Il patrigno di Reiver: sono pochi 25 anni

Lignano, Enzo Spinelli sulla pena inflitta al killer. «Io e mia moglie la pensiamo come i familiari di Paolo e Rosetta»

LIGNANO. «Quello che pensano i familiari di Paolo e Rosetta sulla condanna lo pensiamo anche noi». Le parole escono fuori a fatica. Perché ora si vorrebbe solo il silenzio. Si vorrebbe che le luci dei media si spegnessero una volta per tutte. Non chiede altro Enzo Spinelli, il patrigno di Reiver Laborde Rico. Non lo dice apertamente, ma anche per lui e per la moglie Sandra quei 25 anni di reclusione a cui il giovane è stato condannato dal tribunale provinciale popolare dell’Avana per l’omicidio della coppia di commercianti lignanesi sono troppo pochi.

«Anche noi la pensiamo come loro», ripete una seconda volta. Molti tra coloro che conoscevano bene i due coniugi speravano che per “Rei” ci fosse l'ergastolo. Non usa mai questa parola Enzo, ma si limita ad aggiungere: «Fin dall’inizio abbiamo cercato di aiutare le forze dell’ordine e la giustizia in tutti i modi possibili anche se questo non potrà far cambiare le cose. Ora basta, quello che dovevo dire l’ho detto, ora lasciateci in pace».

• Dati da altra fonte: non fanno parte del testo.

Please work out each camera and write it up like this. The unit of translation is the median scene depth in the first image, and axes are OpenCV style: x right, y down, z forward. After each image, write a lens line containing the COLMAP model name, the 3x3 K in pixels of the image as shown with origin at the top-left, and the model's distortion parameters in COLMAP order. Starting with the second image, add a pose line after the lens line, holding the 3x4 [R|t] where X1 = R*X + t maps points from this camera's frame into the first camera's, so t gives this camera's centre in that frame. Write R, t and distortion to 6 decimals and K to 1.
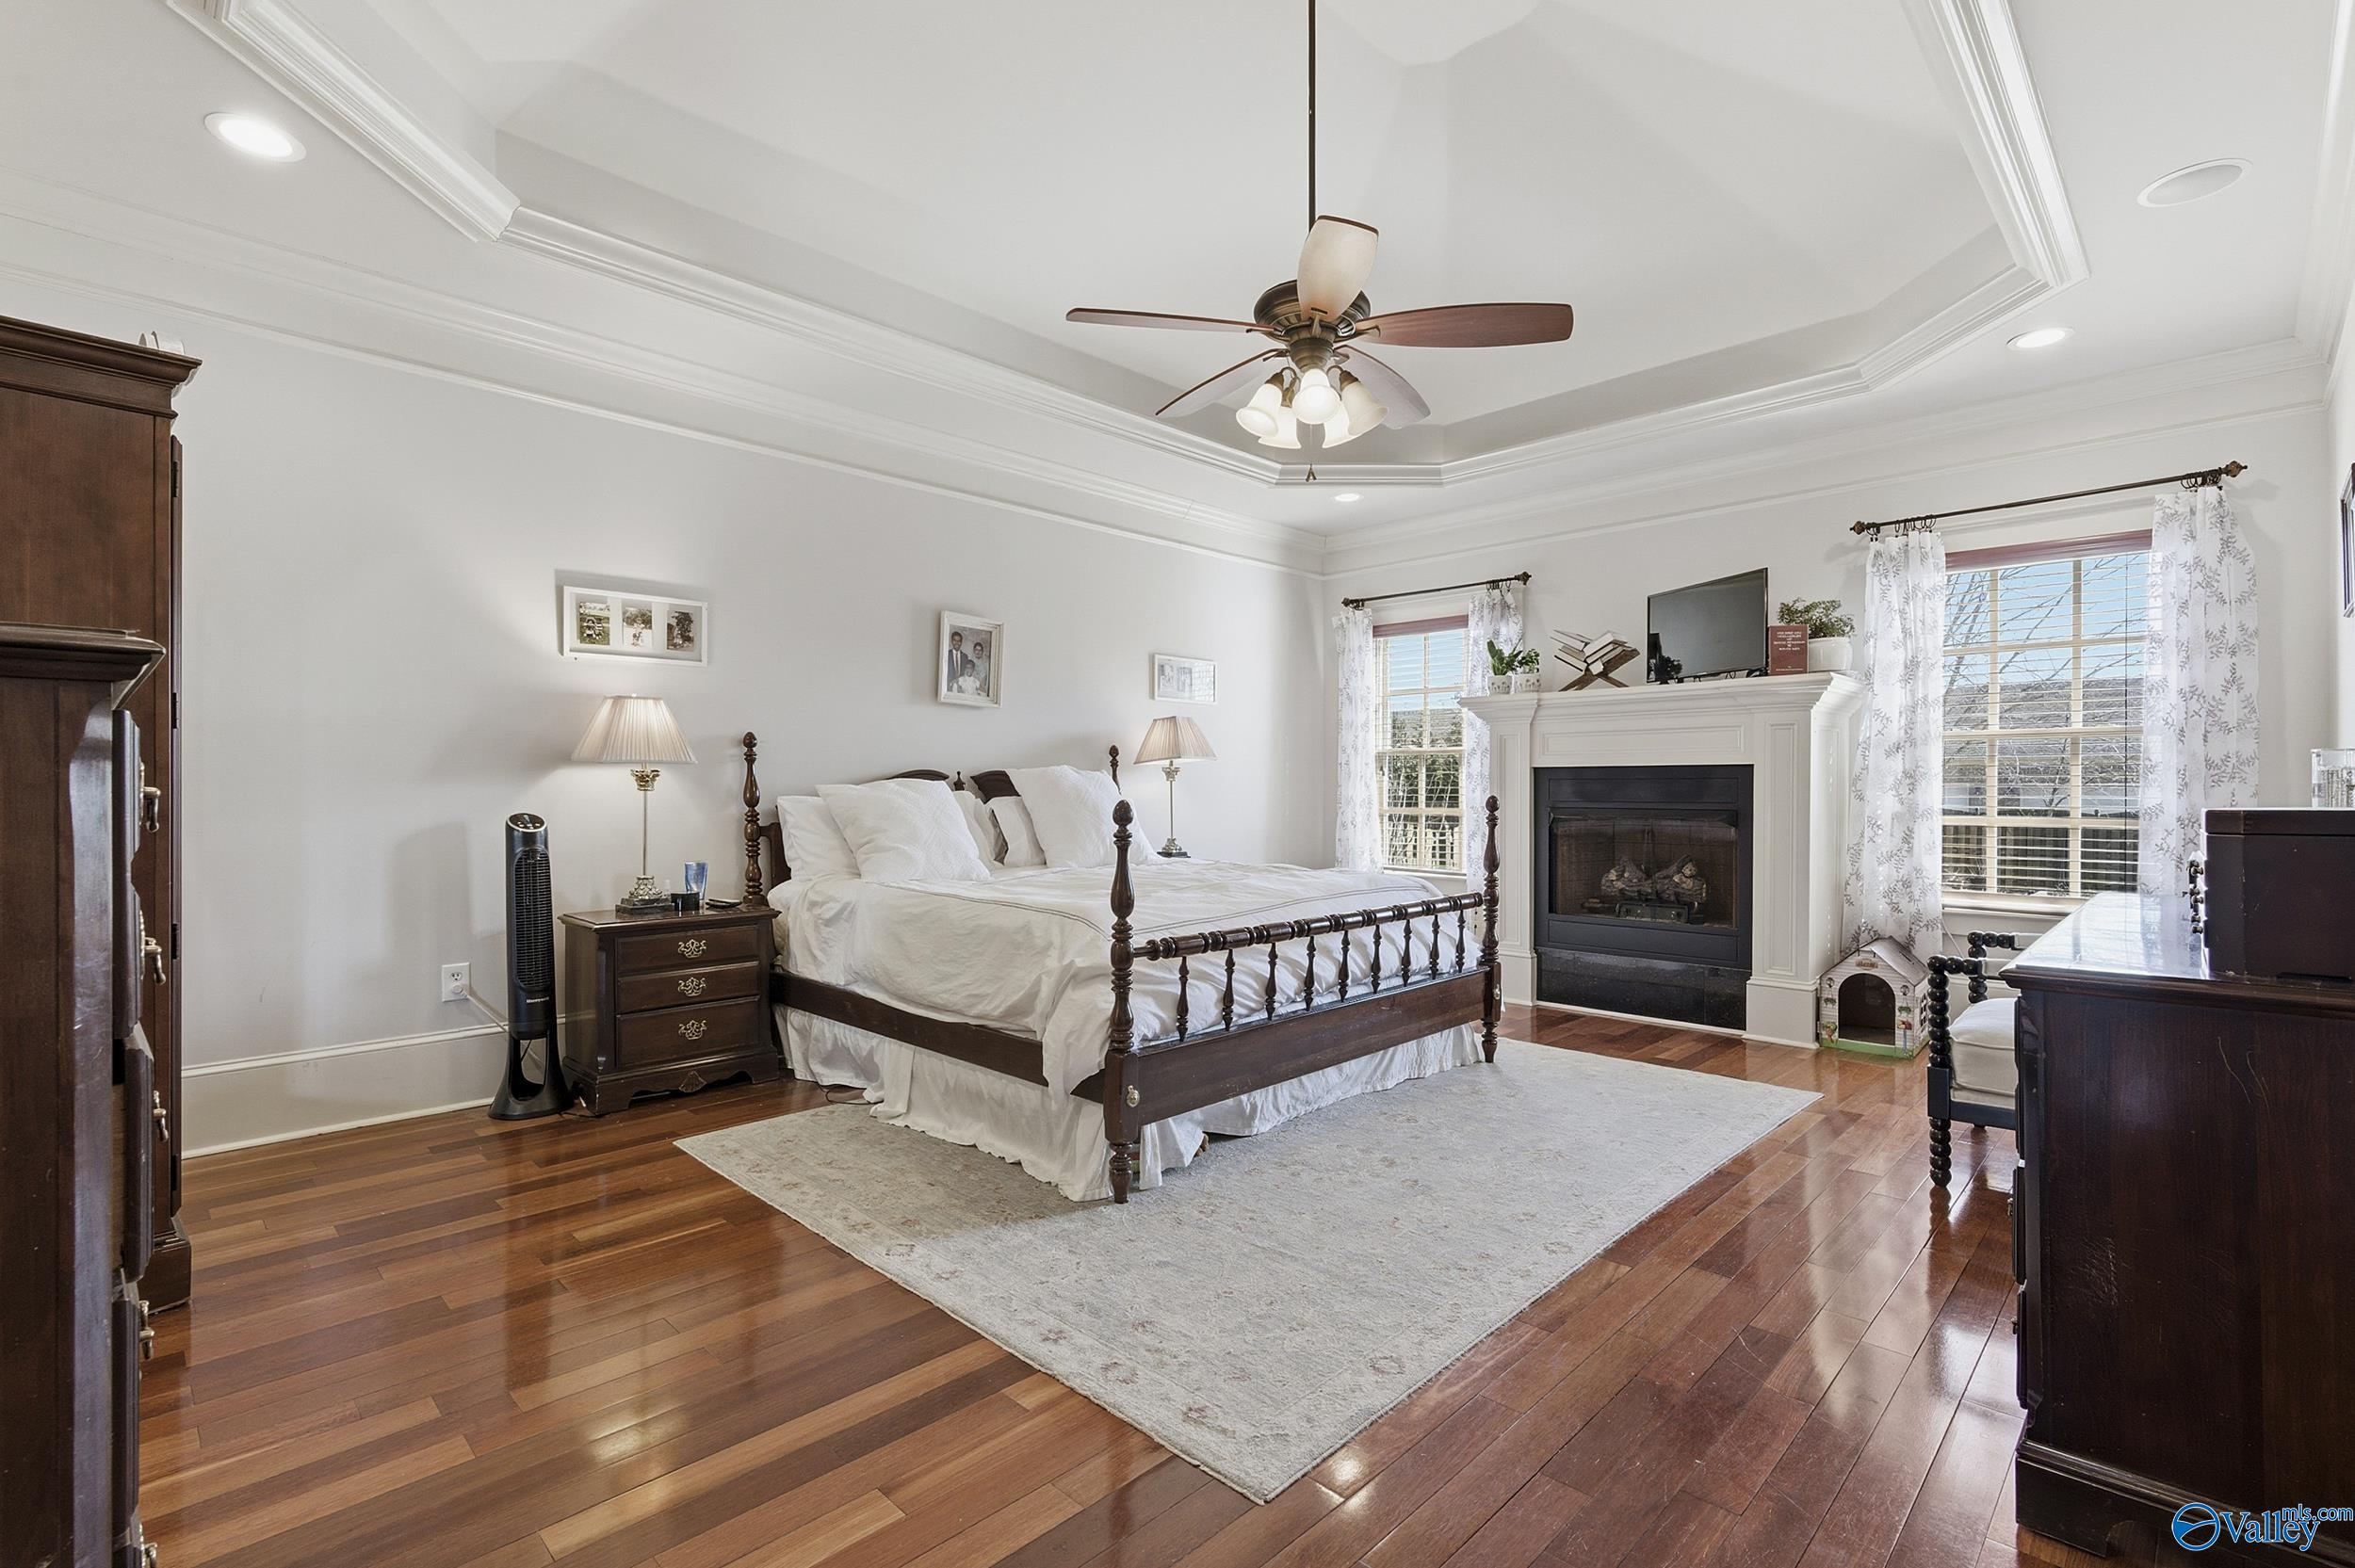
lens RADIAL K [[1063.0, 0, 1187.2], [0, 1063.0, 792.1], [0, 0, 1]] dist [-0.004941, 0.000098]
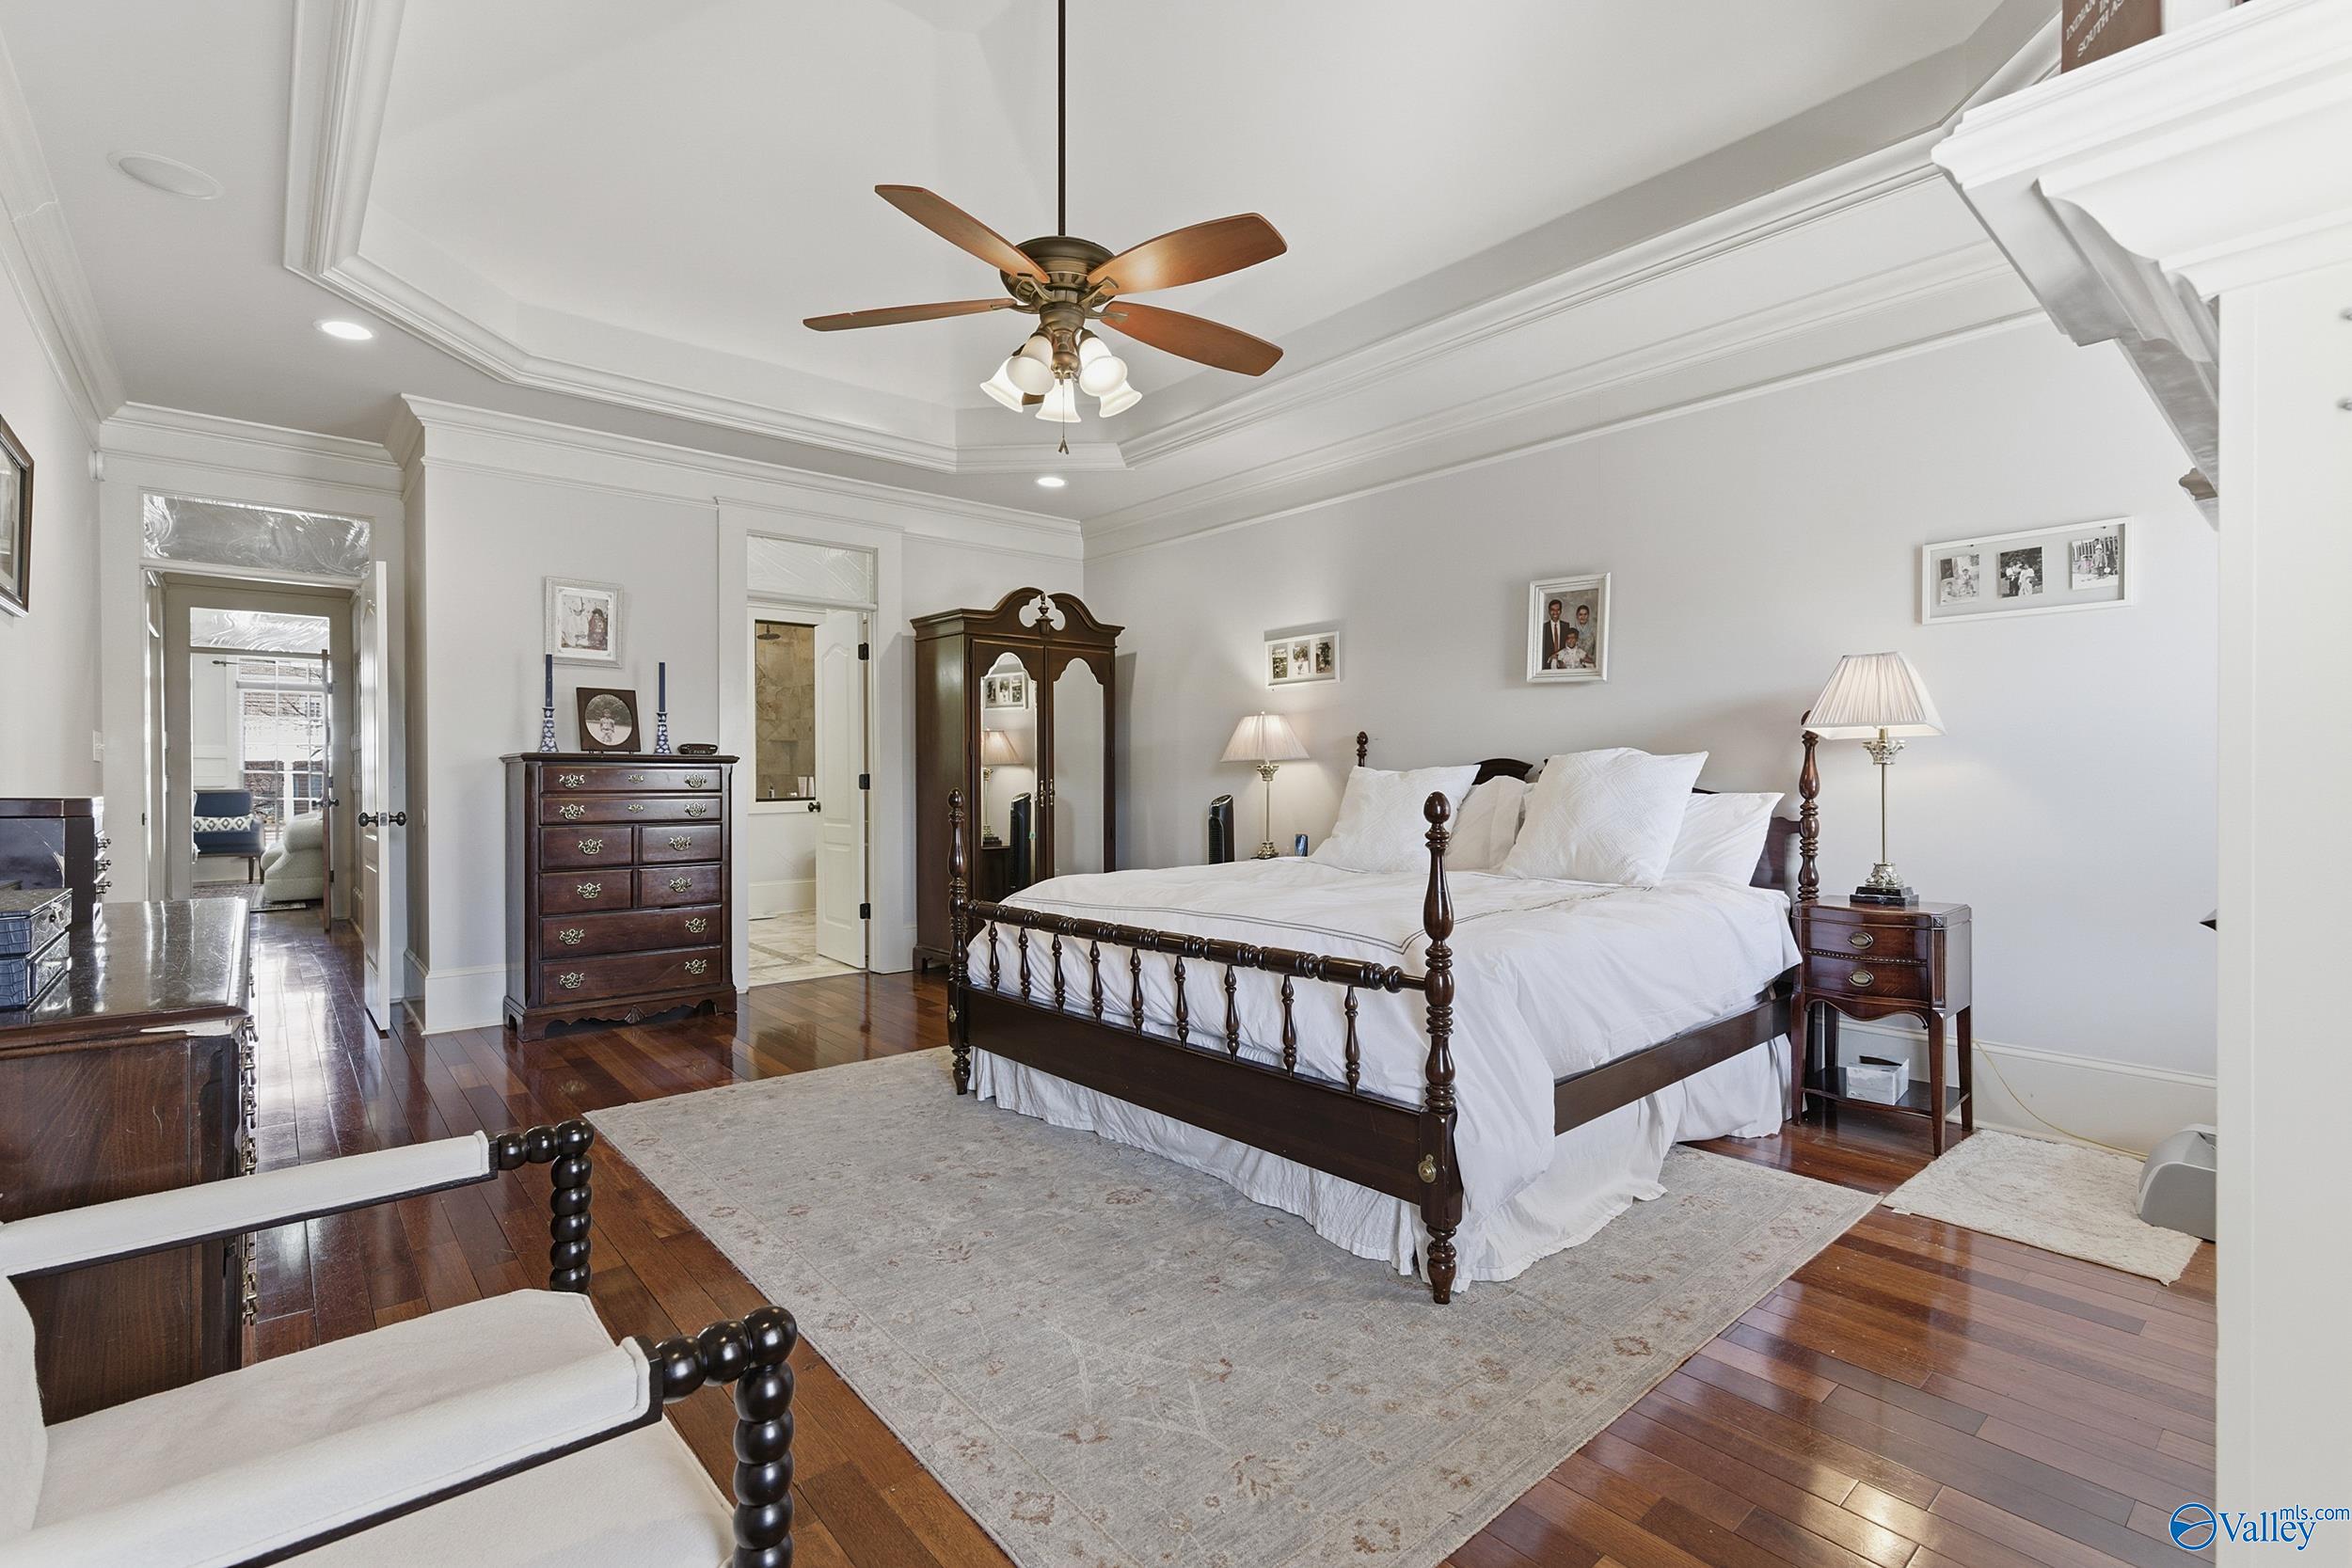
lens RADIAL K [[1061.7, 0, 1186.1], [0, 1061.7, 778.6], [0, 0, 1]] dist [-0.004941, 0.000098]
pose [[-0.075661, 0.000269, -0.997134, 0.840037], [-0.000188, 1.000000, 0.000284, -0.004165], [0.997134, 0.000208, -0.075661, 0.941612]]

Dopo oltre un anno dal massacro in via Annia di Paolo Burgato e Rosetta Sostero compiuto da Reiver e dalla sorella Lisandra, condannata all’ergastolo dal tribunale di Udine, si chiede solo rispetto e discrezione. Con nessuno dei due figli Enzo e Sandra hanno avuto contatti. Per ora non c’è il desiderio, non c'è neppure la voglia di rivederli. Lo avevano sempre detto loro che i due ragazzi «avrebbero dovuto pagare fino in fondo per quello che avevano fatto».

Avevano sperato come tutti a Lignano che Reiver tornasse in Italia per essere giudicato qui proprio come Lisandra. Era stata Sandra, la madre dei due giovani, a dire senza mezzi termini che nessuna pena sarebbe stata sufficiente per il crimine che avevano commesso.

Ora ci sono state le due condanne, carcere a vita per lei, 25 anni per lui, “Tayson” come gli amici lo chiamavano a Lignano. Ora basta, ora si cerca di riprendere in mano la propria vita. È un dolore grande il loro. Loro che conoscevano bene Paolo e Rosetta. Che ogni mattina li vedevano arrivare in bicicletta nel negozio in via Udine. C'era sempre uno scambio di saluti, una parola gentile. Solo bei ricordi. Poi quella notte maledetta di agosto. La violenza, il massacro. E la scoperta un mese dopo che le mani assassine erano dei loro due figli. Da allora nulla sarà mai come prima. É un dolore che continua a esserci ogni giorno. Una ferita che ancora fa male e che forse non si cicatrizzerà mai.

«Non voglio più parlarne», dice poi Enzo. Del resto, ci sono due bambini piccoli che hanno il diritto di crescere sereni. Ci allontaniamo, mentre la porta della villetta in via Pra di Coi a Latisana si chiude alle sue spalle.